Background/aims: Quantitative determination of HBV DNA in serum samples is indispensable for predicting disease progression and for monitoring the antiviral treatment in patients with chronic HBV infection.
Methodology: Three commercial assays for quantification of HBV DNA: Digene Hybrid-Capture HBV DNA Assay, Bayer Quantiplex HBV DNA Assay and Roche Amplicor HBV Monitor Test were comparatively evaluated under the routine conditions of diagnostic virology laboratory, using 61 serum samples obtained from 55 Slovenian patients with chronic hepatitis B.

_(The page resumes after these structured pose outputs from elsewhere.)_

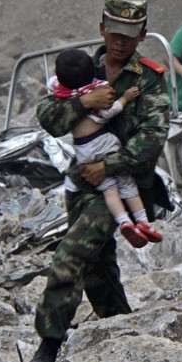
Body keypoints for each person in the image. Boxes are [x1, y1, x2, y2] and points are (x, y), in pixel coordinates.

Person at [25, 0, 170, 362]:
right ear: (102, 28)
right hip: (82, 185)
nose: (120, 41)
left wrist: (108, 166)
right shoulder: (79, 71)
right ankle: (121, 327)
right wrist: (82, 104)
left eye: (130, 32)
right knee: (98, 266)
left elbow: (152, 138)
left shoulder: (149, 80)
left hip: (123, 185)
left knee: (71, 254)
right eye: (115, 31)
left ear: (143, 33)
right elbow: (48, 115)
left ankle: (49, 344)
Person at [52, 48, 163, 249]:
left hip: (83, 152)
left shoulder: (61, 93)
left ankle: (124, 222)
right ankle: (144, 222)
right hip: (103, 143)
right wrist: (125, 98)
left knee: (109, 191)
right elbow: (109, 112)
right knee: (127, 186)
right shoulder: (96, 93)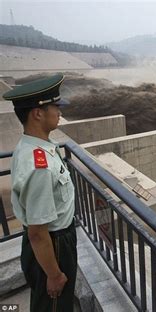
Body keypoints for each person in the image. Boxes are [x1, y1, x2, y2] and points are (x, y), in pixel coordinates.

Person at [3, 74, 77, 312]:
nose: (59, 112)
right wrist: (54, 274)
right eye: (55, 107)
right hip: (53, 245)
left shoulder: (29, 146)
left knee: (47, 303)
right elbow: (37, 232)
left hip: (50, 243)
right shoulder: (40, 166)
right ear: (37, 113)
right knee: (54, 304)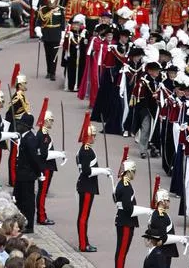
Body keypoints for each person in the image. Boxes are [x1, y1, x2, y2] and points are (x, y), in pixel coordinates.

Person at [76, 112, 110, 253]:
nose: (95, 137)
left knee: (84, 215)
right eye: (93, 135)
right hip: (87, 186)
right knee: (83, 216)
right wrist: (102, 170)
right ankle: (83, 244)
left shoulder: (86, 149)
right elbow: (87, 171)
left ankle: (84, 241)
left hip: (87, 185)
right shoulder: (86, 151)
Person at [113, 159, 153, 268]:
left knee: (121, 251)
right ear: (129, 171)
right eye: (133, 171)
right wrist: (147, 211)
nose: (134, 173)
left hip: (123, 220)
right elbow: (129, 209)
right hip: (126, 222)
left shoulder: (122, 182)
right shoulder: (126, 187)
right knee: (122, 251)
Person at [35, 105, 64, 227]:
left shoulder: (44, 133)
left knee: (43, 192)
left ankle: (42, 214)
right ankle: (41, 216)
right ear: (46, 120)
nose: (52, 122)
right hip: (45, 167)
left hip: (47, 167)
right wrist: (59, 154)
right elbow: (44, 154)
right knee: (42, 193)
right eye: (51, 120)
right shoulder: (43, 135)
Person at [13, 112, 42, 233]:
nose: (18, 126)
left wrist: (37, 173)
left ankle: (28, 225)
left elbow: (34, 159)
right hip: (22, 174)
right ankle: (21, 222)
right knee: (19, 199)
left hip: (27, 175)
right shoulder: (25, 137)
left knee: (27, 202)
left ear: (26, 126)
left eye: (20, 124)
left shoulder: (30, 139)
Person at [35, 0, 65, 82]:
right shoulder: (43, 10)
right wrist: (39, 32)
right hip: (46, 33)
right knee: (48, 54)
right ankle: (48, 71)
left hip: (56, 33)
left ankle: (53, 73)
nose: (52, 5)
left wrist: (63, 35)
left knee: (54, 54)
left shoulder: (60, 10)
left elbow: (62, 24)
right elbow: (39, 23)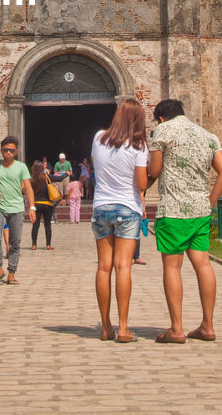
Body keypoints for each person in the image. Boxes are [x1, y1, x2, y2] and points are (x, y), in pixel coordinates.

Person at [147, 99, 222, 344]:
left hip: (174, 210)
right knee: (203, 265)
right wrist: (211, 201)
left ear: (161, 118)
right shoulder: (207, 135)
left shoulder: (163, 131)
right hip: (200, 210)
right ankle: (207, 325)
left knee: (172, 267)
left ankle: (177, 328)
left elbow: (154, 169)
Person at [91, 97, 150, 343]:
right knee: (123, 266)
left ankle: (106, 326)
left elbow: (96, 166)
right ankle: (123, 328)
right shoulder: (138, 145)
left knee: (104, 267)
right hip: (127, 207)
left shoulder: (98, 138)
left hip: (101, 207)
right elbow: (142, 184)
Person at [0, 136, 36, 285]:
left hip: (17, 208)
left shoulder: (21, 167)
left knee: (15, 242)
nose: (8, 152)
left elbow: (28, 188)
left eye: (11, 150)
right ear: (1, 150)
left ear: (16, 151)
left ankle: (12, 272)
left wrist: (32, 207)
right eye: (6, 150)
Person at [30, 161, 56, 249]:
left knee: (35, 225)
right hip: (47, 204)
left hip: (36, 204)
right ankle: (48, 245)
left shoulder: (32, 179)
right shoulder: (47, 177)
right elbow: (59, 178)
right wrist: (66, 174)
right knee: (47, 225)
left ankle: (34, 245)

Results: HBV DNA was detected by Amplicor, Quantiplex and Hybrid-Capture in 38 (62.3%), 34 (55.7%) and 27 (44.3%) samples, respectively. The sensitivity of Amplicor and Quantiplex assays did not differ significantly (p = 0.13), while both Amplicor and Quantiplex assays were found to be significantly more sensitive than Hybrid-Capture (p = 0.003 and p = 0.02, respectively). For a given sample, the highest correlation was observed between HBV DNA loads determined by Quantiplex and Hybrid-Capture assays (r = 0.85, p < 0.0001).
Conclusions: Amplicor HBV Monitor Test seems to be the most sensitive assay for the detection of HBV DNA in serum samples and can be clinically used for monitoring patients with chronic HBV infection.